> They seem smart, but they are not; they are really just good at appearing to be smart.

Can you give an example of the difference between these two things?

Imagine an actor who is playing a character speaking a language that they actor does not speak. Due to a lack of time, the actor decides against actually learning the language and instead opts to just memorise and train how to speak their lines without actually understanding the content. Let's assume they are doing a pretty convincing job too. Now, the audience watching these scenes may think that the actor is actually speaking the language, but in reality they are just mimicking.

This is what an LLM essentially is. It is good at mimicking, reproducing and recombining the things it was trained on. But it has no creativity to go beyond this, and it doesn't even possess true reasoning, which is how it will end up making mistakes that are just immediately obvious to a human observer, yet the LLM is unable to see them, because it just mimicking.

> Imagine an actor who is playing a character speaking a language that they actor does not speak. Due to a lack of time, the actor decides against actually learning the language and instead opts to just memorise and train how to speak their lines without actually understanding the content.

Now imagine that, during the interval, you approach the actor backstage and initiate a conversation in that language. His responses are always grammatical, always relevant to what you said modulo ambiguity, largely coherent, and accurate more often than not. You'll quickly realise that 'actor who merely memorized lines in a language he doesn't speak' does not describe this person.

You've missed the point of the example, of course it's not the exact same thing. With regard to LLM, the biggest difference is that it's a regression against the world's knowledge, like an actor who memorized every question that happens to have an answer written down in history. If you give him a novel question, he'll look at similar questions and just hallucinate a mashup of the answers hoping it makes sense, even though he has no idea what he's telling you. That's why LLMs do things like make up nonsensical API calls when writing code that seem right but have no basis in reality. It has no idea what it's doing, it's just trying to regress code in its knowledge base to match your query.

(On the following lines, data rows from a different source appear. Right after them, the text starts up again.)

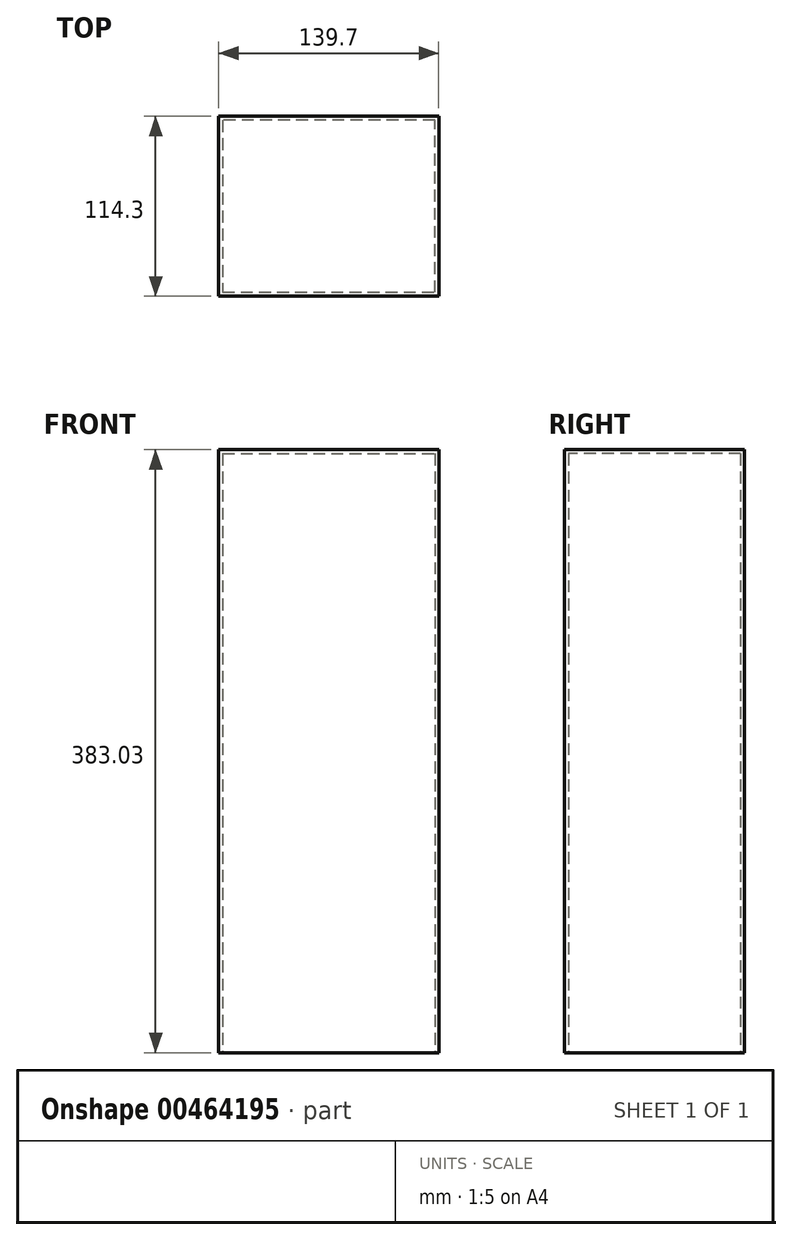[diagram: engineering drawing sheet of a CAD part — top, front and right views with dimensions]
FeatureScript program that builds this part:
annotation { "Feature Type Name" : "Feature", "Feature Type Description" : "" }
export const myFeature = defineFeature(function(context is Context, id is Id, definition is map)
    precondition{}
    {
        {
            var Q0;
            Q0=qCreatedBy(makeId("Top.planeOp"),FACE);
            var sketch = newSketch(context, id + "F0", { "sketchPlane" : qUnion([Q0])});
            skLineSegment(sketch, "E0", {"start": v(-63.05, -39.13) * mm, "end": v(76.65, -39.13) * mm});
            skLineSegment(sketch, "E1", {"start": v(76.65, -39.13) * mm, "end": v(76.65, 75.17) * mm});
            skLineSegment(sketch, "E2", {"start": v(76.65, 75.17) * mm, "end": v(-63.05, 75.17) * mm});
            skLineSegment(sketch, "E3", {"start": v(-63.05, 75.17) * mm, "end": v(-63.05, -39.13) * mm});
            skSolve(sketch);
        }
        {
            var Q0;
            Q0 = qSketchRegion(id + "F0", true);
            extrude(context, id + "F1", {"entities" : qUnion([Q0]), "depth" : 383.03 * mm});
        }
        {
            var Q0;
            Q0=makeQuery(id+"F1.opExtrude","CAP_FACE",FACE,{"disambiguationData":[OSD([sQuery(id+"F0.wireOp",EDGE,"E0"),sQuery(id+"F0.wireOp",EDGE,"E1"),sQuery(id+"F0.wireOp",EDGE,"E2"),sQuery(id+"F0.wireOp",EDGE,"E3")])],"isStart":true});
            shell(context, id + "F2", {"entities" : qUnion([Q0]), "thickness" : 2.54 * mm});
        }
    });
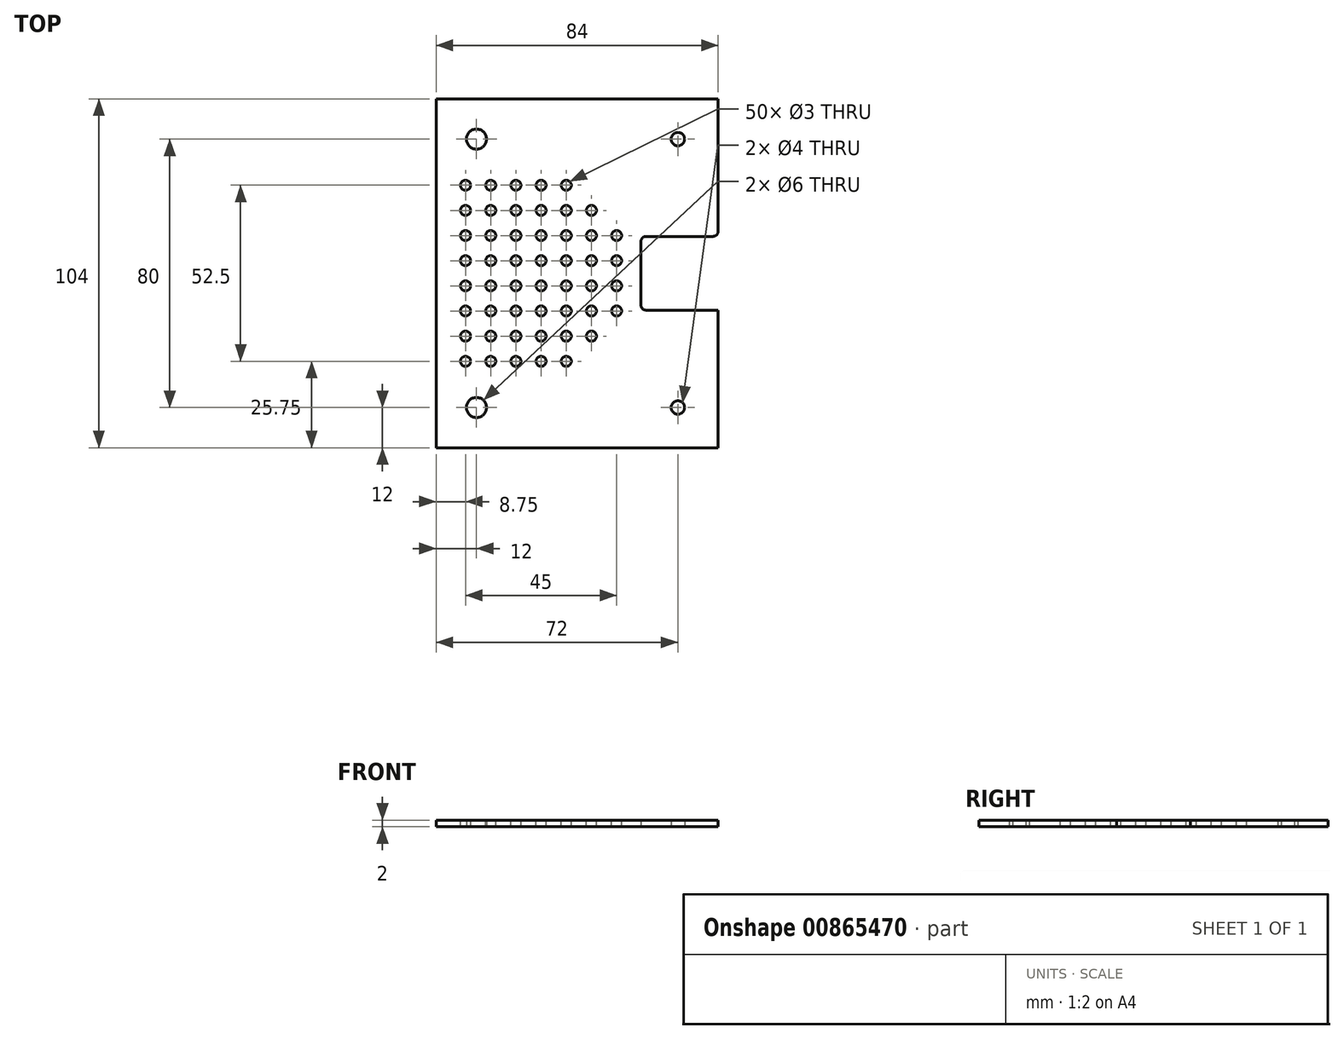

I don't think I missed the point; my point is that LLMs do something more complex and far more effective than memorise->regurgitate, and so the original analogy doesn't shed any light. This actor has read billions of plays and learned many of the underlying patterns, which allows him to come up with novel and (often) sensible responses when he is forced to improvise.

> LLMs do something more complex and far more effective than memorise-regurgitate

They literally do not, what are you talking about?

What kind of training data do you suppose contains an answer to "how to build a submarine out of spaghetti on Mars" ? What do you think memorization means?

https://chatgpt.com/s/t_6942e03a42b481919092d4751e3d808e

You are describing Searle's "Chinese Room argument"[1] to some extent.

It's been discussed a lot recently, but anyone who has interacted with LLMs at a deeper level will tell you that there is something there; not sure if you'd call it "intelligence" or what. There is plenty of evidence to the contrary too. I guess this is a long-winded way of saying "we don't really know what's going on"...

[1] https://plato.stanford.edu/entries/chinese-room/

If an LLM was intelligent, wouldn't it get bored?

Why should it?

1. I would argue that an actor performing in this way does actually understand what his character means

2. Why doesn't this apply to you from my perspective?

Being able to learn to play Moonlight Sonata vs. being able to create it. Being able to write a video game vs being able to write a video game that sells. Being able to tell you newtons equations vs being able to discover the acceleration of gravity on earth

So if an LLM could do any of those things you would consider it very smart?

Wisdom vs knowledge, where the word "knowledge" is doing a lot of work. LLMs don't "know" anything, they predict the next token that has the aesthetics of a response the prompter wants.

I suspect a lot of people but especially nerdy folks might mix up knowledge and intelligence, because they've been told "you know so much stuff, you are very smart!"

And so when they interact with a bot that knows everything, they associate it with smart.

Plus we anthropomorphise a lot.

Is Wikipedia "smart"?

What is the definition of intelligence?

Ability to create an internal model of the world and run simulations/predictions on it in order to optimize the actions that lead to a goal. Bigger, more detailed models and more accurate prediction power are more intelligent.

How do you know if something is creating an internal model of the world?

Look at the physical implementation of how it computes.

So you are making the determination based on the method, not on the outcome.

Did I ever promise otherwise? Intelligence is inherently computational, and needs a physical substrate. You can understand it both by interacting with the black box and opening up the box.

Definitely not _only_ knowledge.

Right, so a dictionary isn't intelligent. Is a dog intelligent?

It doesn't seem obvious to me that predicting a token that is the answer to a question someone asked would require anything less than coming up with that answer via another method.

Hallucinating things that never exist?

Imagination?

I think these are clearly two different words that mean different things.

Yet they are correlated and confused in part.